▸ DATA LISTING
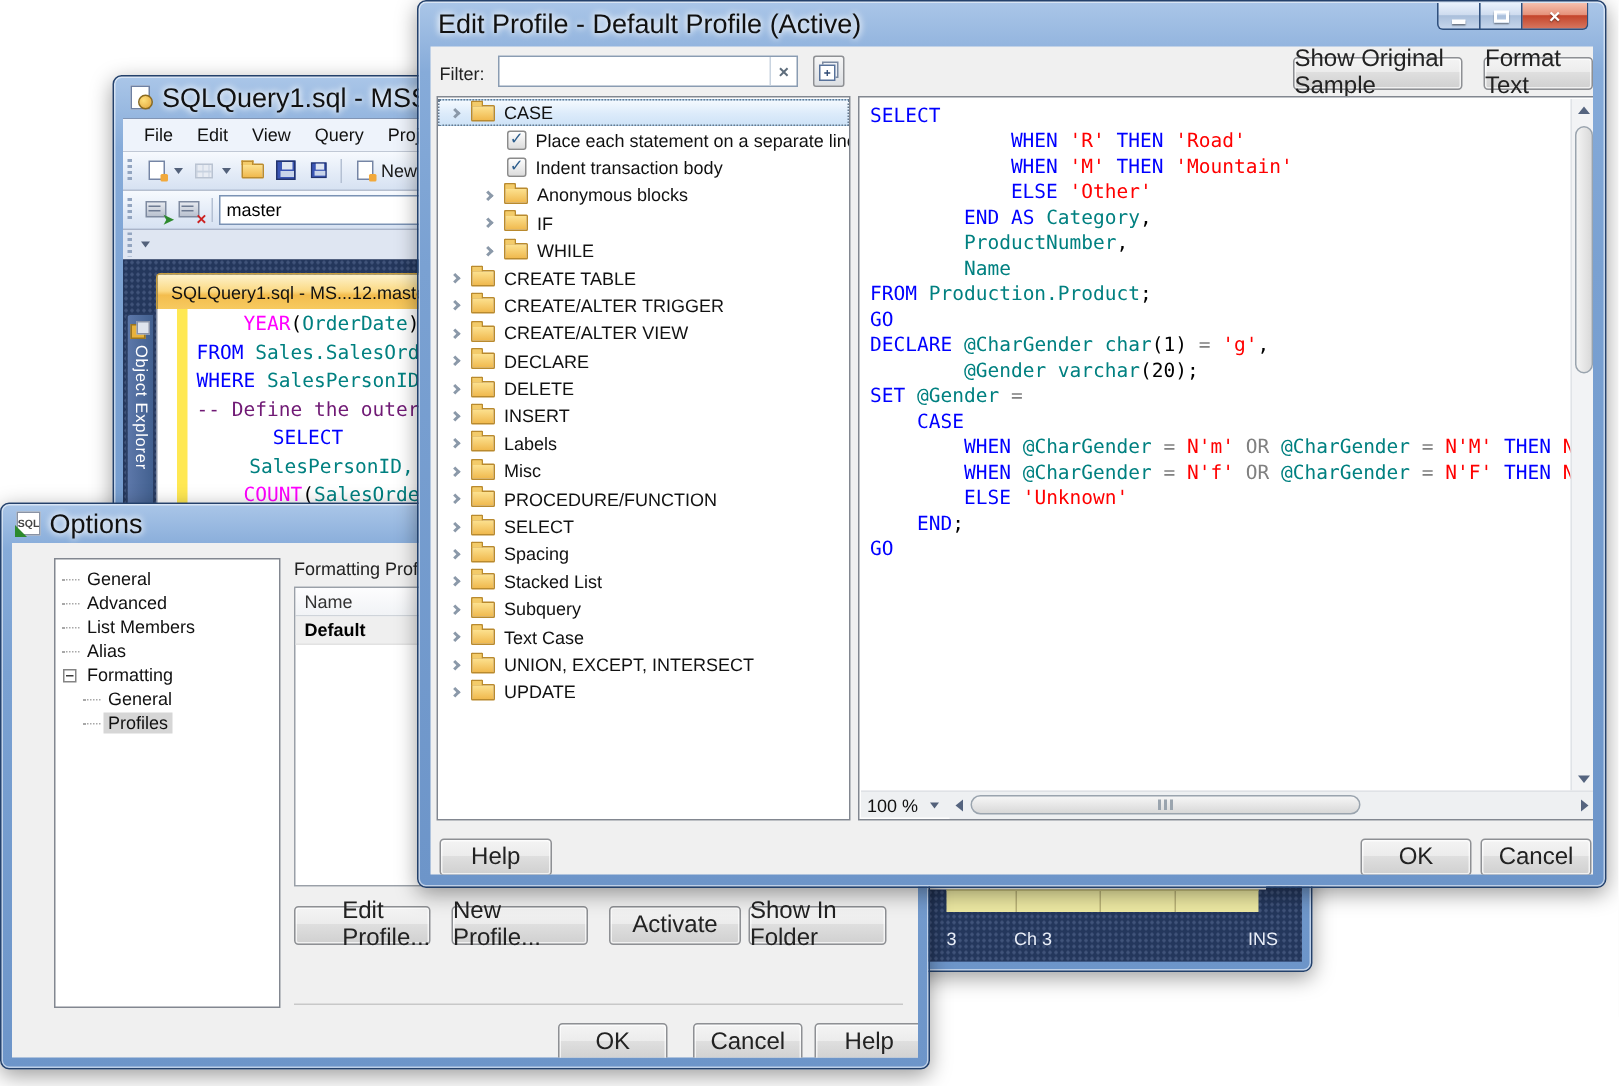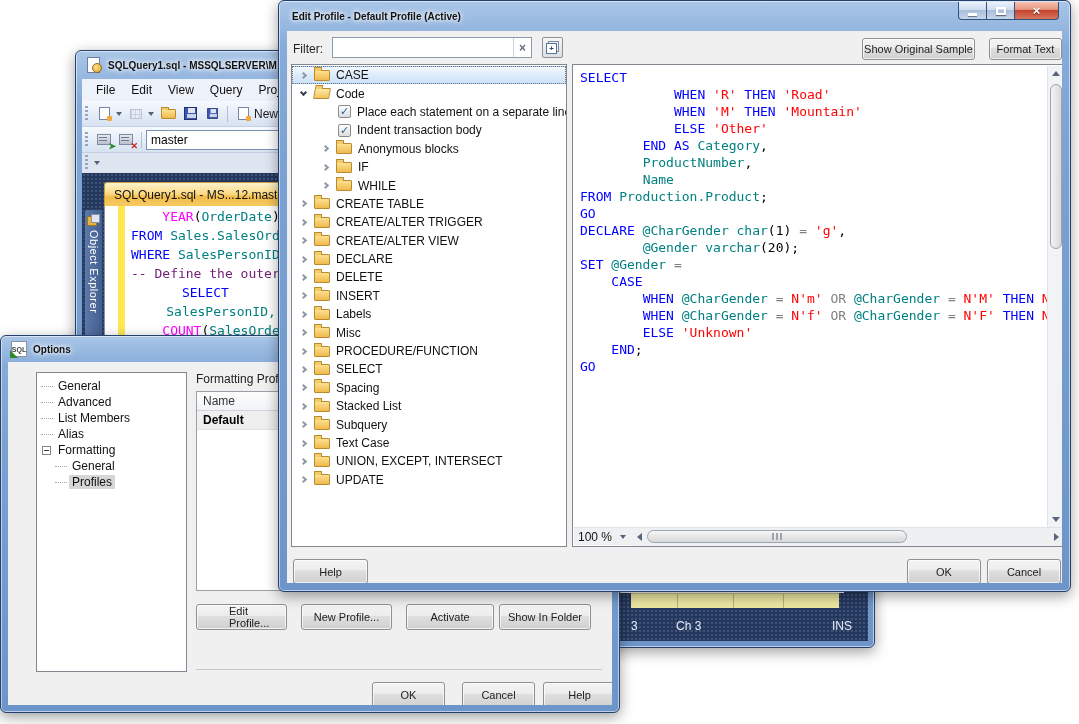"Edit Profile - Default Profile" .title { font-size: 10px -> 18px; font-weight: bold -> none }
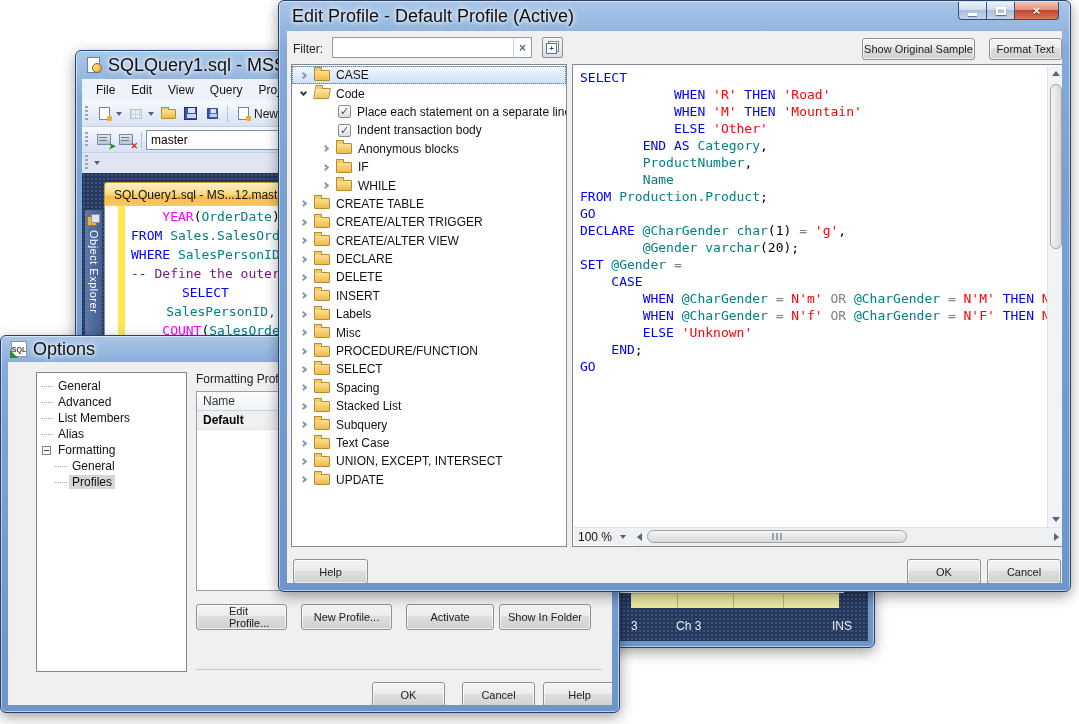"Show Original Sample" .btn { font-size: 11px -> 16px }
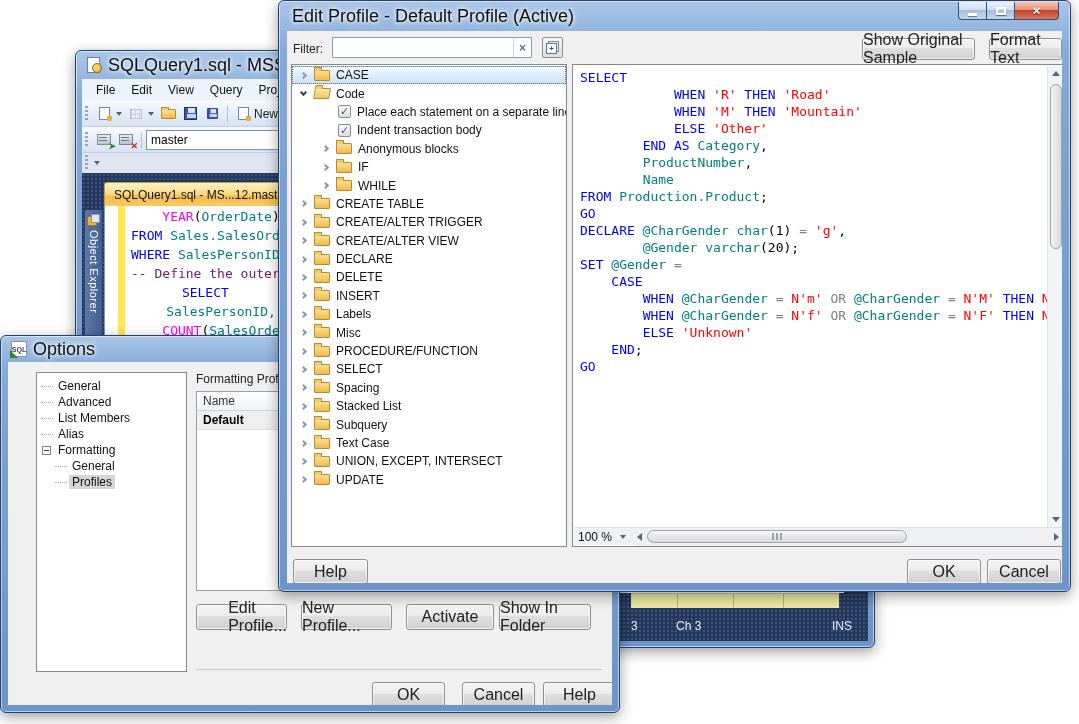"Code" div.ep-row { html: <div> <span></span> <span></span> <span></span> <span>Code</span> </div> -> none }
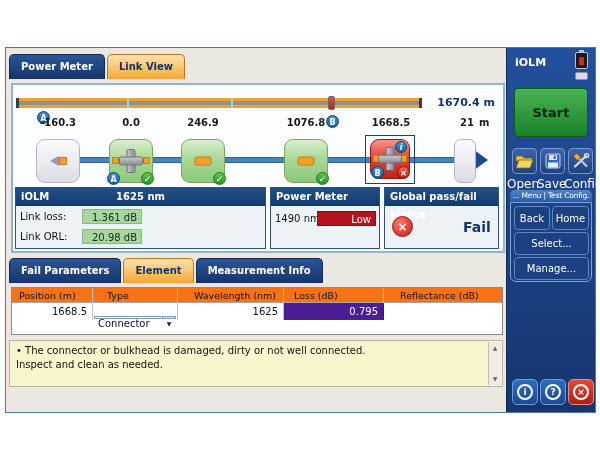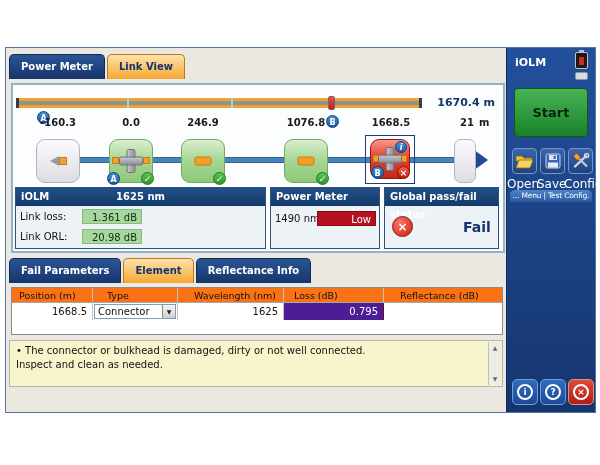"Back" div.nav-group { html: none -> <div> <div>Back</div> <div>Home</div> <div>Select...</div> <div>Manage...</div> </div> }
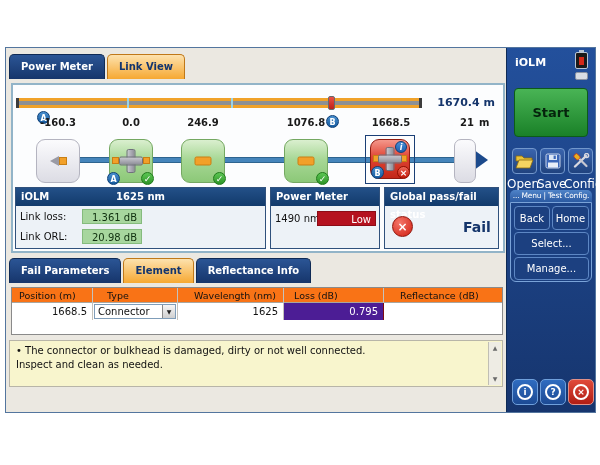"Reflectance Info" div.tab { text: Reflectance -> Measurement }
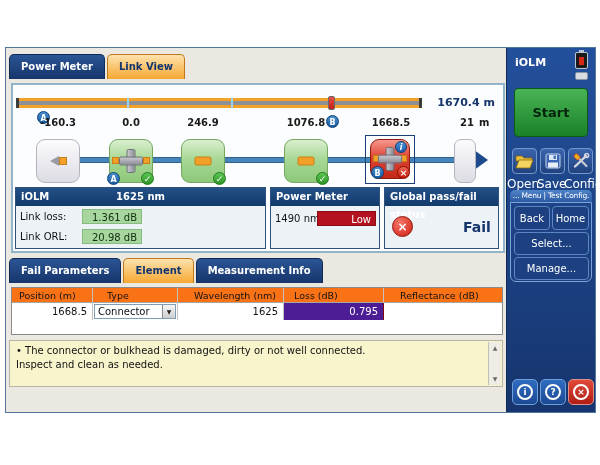"Connector" .dropdown { margin-top: none -> 12px }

▸ PROBLEM TO SOLVE
Everything from the line containing "html: none ->" through the end of the data should be printed exactly, line for line, except the pictures.

▸ PROBLEM SOLUTION
"Back" div.nav-group { html: none -> <div> <div>Back</div> <div>Home</div> <div>Select...</div> <div>Manage...</div> </div> }
"Reflectance Info" div.tab { text: Reflectance -> Measurement }
"Connector" .dropdown { margin-top: none -> 12px }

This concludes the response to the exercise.